Materials and Methods

Soil sampling

Soil samples were collected from two different sites in Adelaide in July 2013; Location A (S35 01 43.42 E138 34 16.26) and Location B (S35 00 58.09 E138 32 12.03). These locations are separated by approximately 3 km. For each site, triplicate samples were taken 1 m apart from the upper 1 cm of the soil layer. The samples collected from Location A and Location B represented a dark loam rich in organic matter and were visually very similar. No specific permits were required for these locations and activities. The field studies did not involve endangered or protected species. The soil samples were placed in individual sterile plastic tubes and stored at −20°C until analysis. DNA extraction was performed within 24 hours of soil sampling.

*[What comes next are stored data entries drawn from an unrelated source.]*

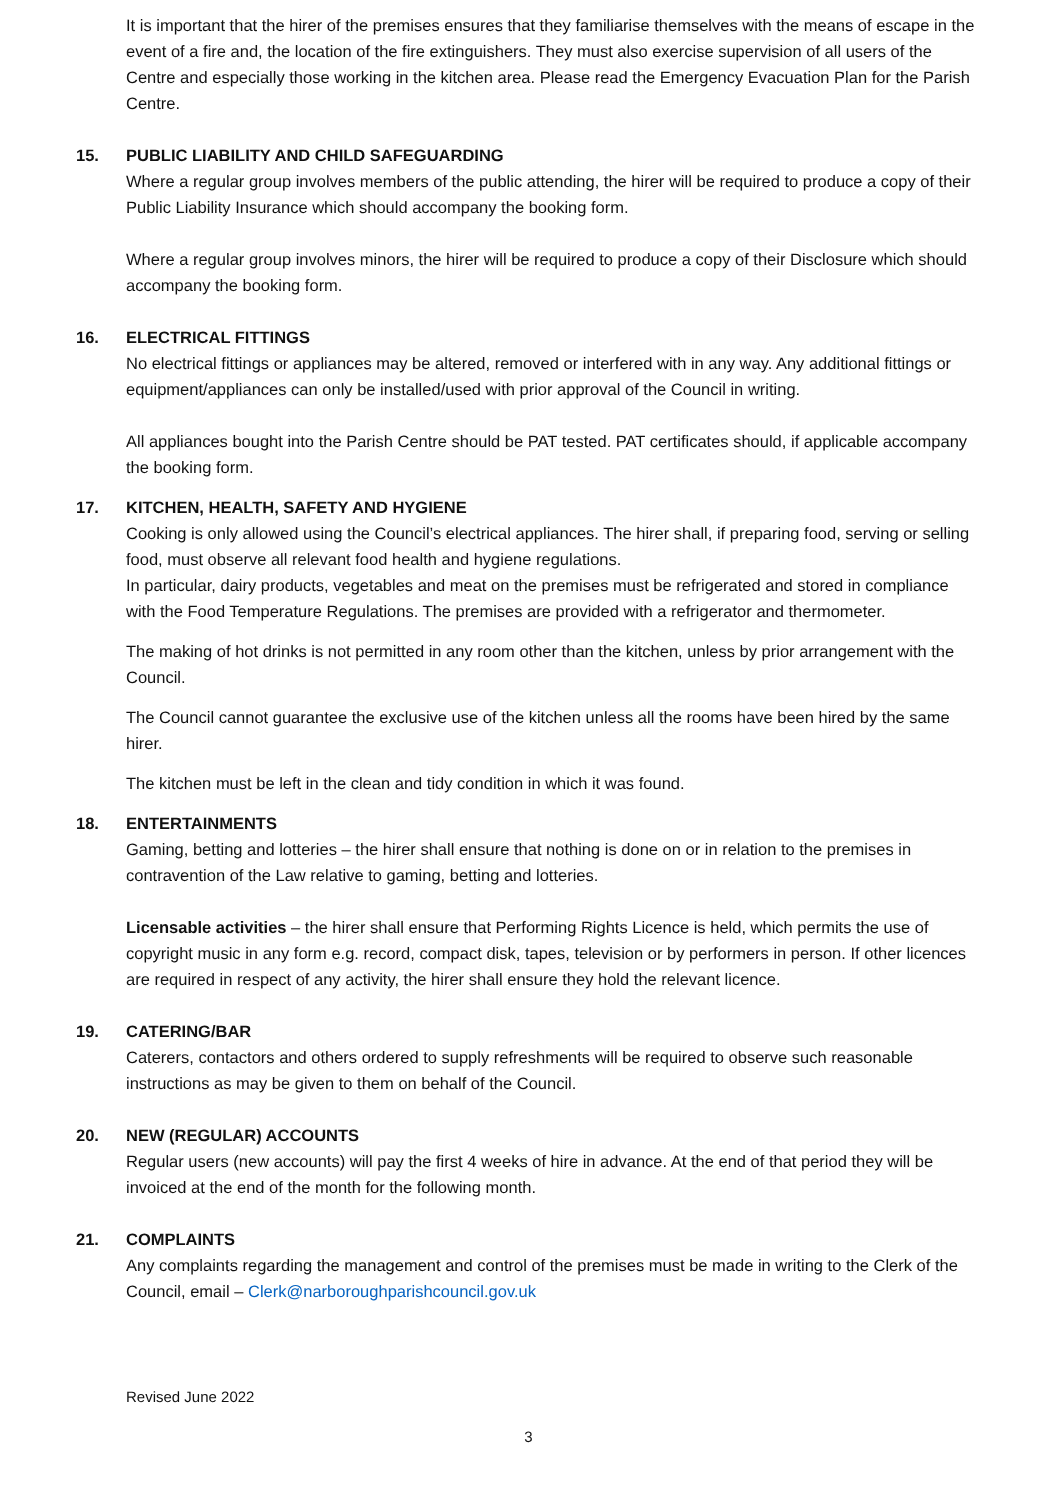It is important that the hirer of the premises ensures that they familiarise themselves with the means of escape in the event of a fire and, the location of the fire extinguishers. They must also exercise supervision of all users of the Centre and especially those working in the kitchen area. Please read the Emergency Evacuation Plan for the Parish Centre.
15. PUBLIC LIABILITY AND CHILD SAFEGUARDING
Where a regular group involves members of the public attending, the hirer will be required to produce a copy of their Public Liability Insurance which should accompany the booking form.
Where a regular group involves minors, the hirer will be required to produce a copy of their Disclosure which should accompany the booking form.
16. ELECTRICAL FITTINGS
No electrical fittings or appliances may be altered, removed or interfered with in any way. Any additional fittings or equipment/appliances can only be installed/used with prior approval of the Council in writing.
All appliances bought into the Parish Centre should be PAT tested. PAT certificates should, if applicable accompany the booking form.
17. KITCHEN, HEALTH, SAFETY AND HYGIENE
Cooking is only allowed using the Council’s electrical appliances. The hirer shall, if preparing food, serving or selling food, must observe all relevant food health and hygiene regulations.
In particular, dairy products, vegetables and meat on the premises must be refrigerated and stored in compliance with the Food Temperature Regulations. The premises are provided with a refrigerator and thermometer.
The making of hot drinks is not permitted in any room other than the kitchen, unless by prior arrangement with the Council.
The Council cannot guarantee the exclusive use of the kitchen unless all the rooms have been hired by the same hirer.
The kitchen must be left in the clean and tidy condition in which it was found.
18. ENTERTAINMENTS
Gaming, betting and lotteries – the hirer shall ensure that nothing is done on or in relation to the premises in contravention of the Law relative to gaming, betting and lotteries.
Licensable activities – the hirer shall ensure that Performing Rights Licence is held, which permits the use of copyright music in any form e.g. record, compact disk, tapes, television or by performers in person. If other licences are required in respect of any activity, the hirer shall ensure they hold the relevant licence.
19. CATERING/BAR
Caterers, contactors and others ordered to supply refreshments will be required to observe such reasonable instructions as may be given to them on behalf of the Council.
20. NEW (REGULAR) ACCOUNTS
Regular users (new accounts) will pay the first 4 weeks of hire in advance. At the end of that period they will be invoiced at the end of the month for the following month.
21. COMPLAINTS
Any complaints regarding the management and control of the premises must be made in writing to the Clerk of the Council, email – Clerk@narboroughparishcouncil.gov.uk
Revised June 2022
3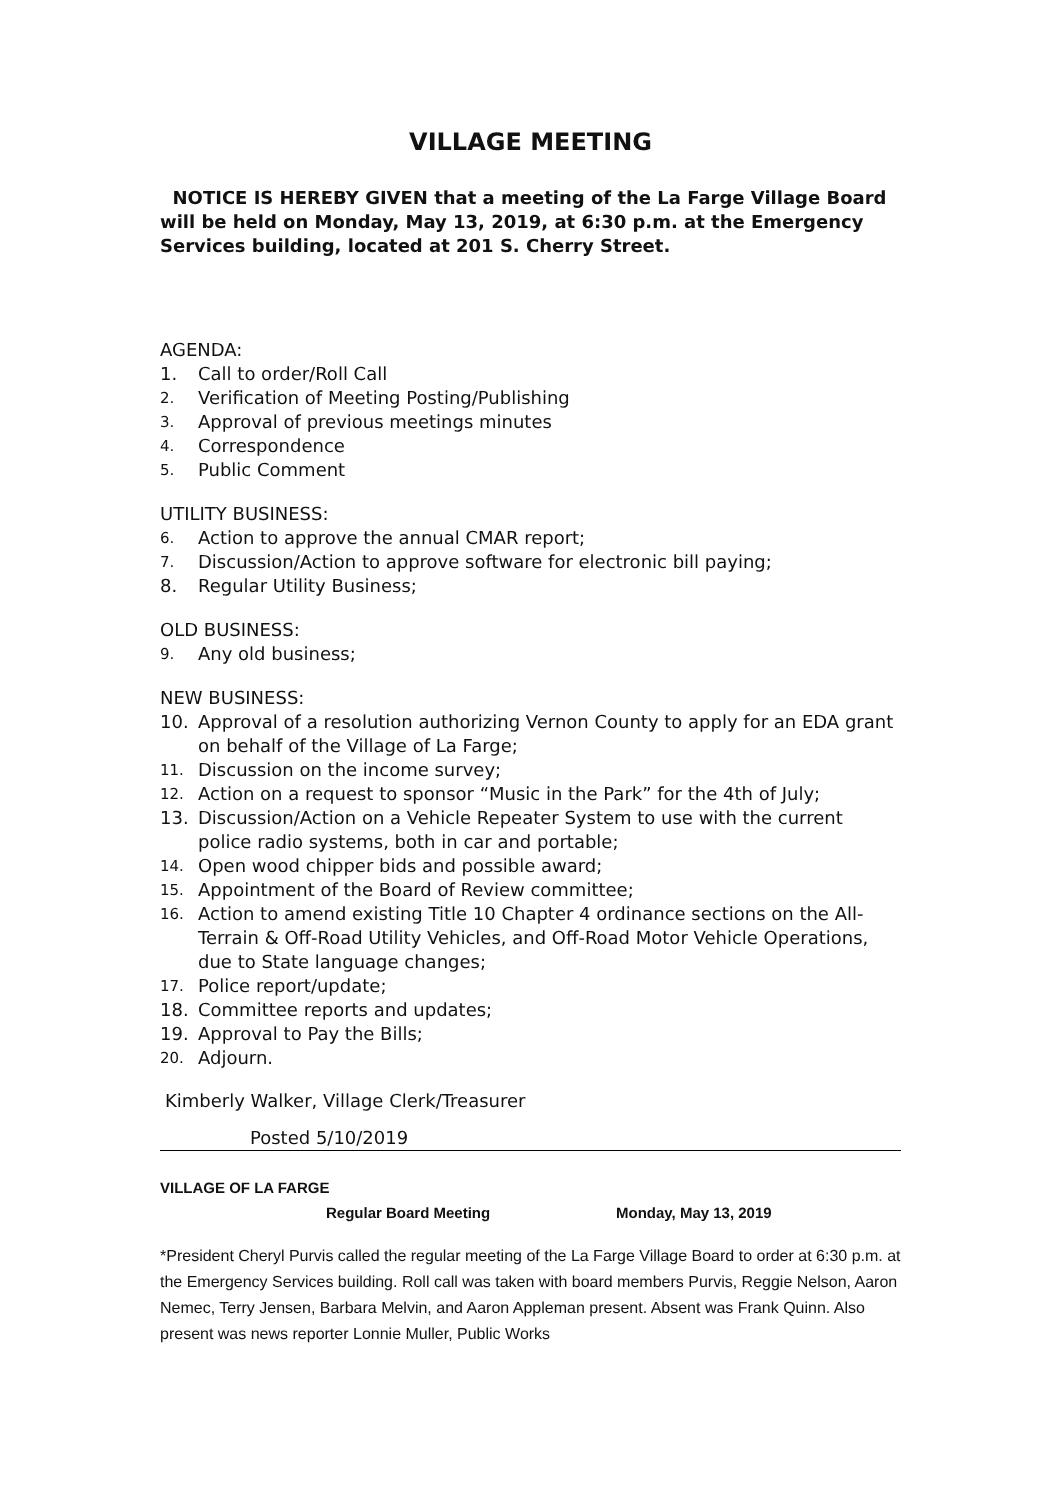VILLAGE MEETING
NOTICE IS HEREBY GIVEN that a meeting of the La Farge Village Board will be held on Monday, May 13, 2019, at 6:30 p.m. at the Emergency Services building, located at 201 S. Cherry Street.
AGENDA:
1. Call to order/Roll Call
2. Verification of Meeting Posting/Publishing
3. Approval of previous meetings minutes
4. Correspondence
5. Public Comment
UTILITY BUSINESS:
6. Action to approve the annual CMAR report;
7. Discussion/Action to approve software for electronic bill paying;
8. Regular Utility Business;
OLD BUSINESS:
9. Any old business;
NEW BUSINESS:
10. Approval of a resolution authorizing Vernon County to apply for an EDA grant on behalf of the Village of La Farge;
11. Discussion on the income survey;
12. Action on a request to sponsor “Music in the Park” for the 4th of July;
13. Discussion/Action on a Vehicle Repeater System to use with the current police radio systems, both in car and portable;
14. Open wood chipper bids and possible award;
15. Appointment of the Board of Review committee;
16. Action to amend existing Title 10 Chapter 4 ordinance sections on the All-Terrain & Off-Road Utility Vehicles, and Off-Road Motor Vehicle Operations, due to State language changes;
17. Police report/update;
18. Committee reports and updates;
19. Approval to Pay the Bills;
20. Adjourn.
Kimberly Walker, Village Clerk/Treasurer
Posted 5/10/2019
VILLAGE OF LA FARGE
Regular Board Meeting Monday, May 13, 2019
*President Cheryl Purvis called the regular meeting of the La Farge Village Board to order at 6:30 p.m. at the Emergency Services building. Roll call was taken with board members Purvis, Reggie Nelson, Aaron Nemec, Terry Jensen, Barbara Melvin, and Aaron Appleman present. Absent was Frank Quinn. Also present was news reporter Lonnie Muller, Public Works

DNA extraction, amplification and sequencing

Metagenomic DNA was isolated from 50 mg of each soil sample using the ZR Soil Microbe DNA Kit (Zymo Research, USA) following the manufacturer’s recommendations. The quality of the DNA extracts was verified by gel electrophoresis in a 1% agarose gel stained with ethidium bromide. DNA concentrations were determined using a Qubit dsDNA HS Assay Kit (Invitrogen, USA) on a Qubit fluorometer (Life technologies, USA). For each of the six samples, WGA was conducted with 20 ng DNA using Phi29 DNA polymerase (REPLI-g, Qiagen, Germany). The quality of amplification products was determined by 1% agarose gel electrophoresis and by quantification on a Qubit fluorometer (Life technologies, USA) after purification with a QIAquick PCR Kit (Qiagen, Germany). Amplification of extracted soil DNA was performed with an arbitrarily chosen oligonucleotide primer (sequence 5′-GGAGGTGGTGTTCGAGGG-3′), previously reported for generating soil DNA fingerprints [41]. As a template, 4 ng of metagenomic DNA was used. The 25 µL final reaction volume contained 1×Hotstar Taq buffer (Qiagen, Germany), 2.5 mM Mg2+, 0.2 mM of each dNTPs, 0.4 µM of the arbitrary chosen primer, and 0.5 U HotstarTaq DNA polymerase (Qiagen, Germany). An initial 15 min denaturation step at 95 °C was followed by 42 cycles of 30 s at 94°C, 30 s at 55°C and 1 min at 72°C. A final extension step of 7 min at 72°C was used to complete the reaction. The quality and concentration of purified PCR products (QIAquick PCR Kit, Qiagen, Germany) were determined as described for WGA procedure. All the manipulations were performed in dedicated DNA extraction and PCR-mixing hoods using sterile DNA/RNA free water (Ambion, USA) and DNA/RNA free plasticware (Eppendorf, Germany). All the procedures of the extraction and amplification were conducted with the necessary no-template controls, including extraction blank controls. Library preparation from 100 ng of the corresponding DNA specimen for all three methods under evaluation followed by sequencing was performed at the Australian Genome Research Facility (AGRF, http://www.agrf.org.au/, Adelaide, SA, Australia) using Ion Torrent technology (Ion Torrent PGM Sequencer; Life Technologies, USA) on a separate Ion 318 chip for each of the sequencing approaches.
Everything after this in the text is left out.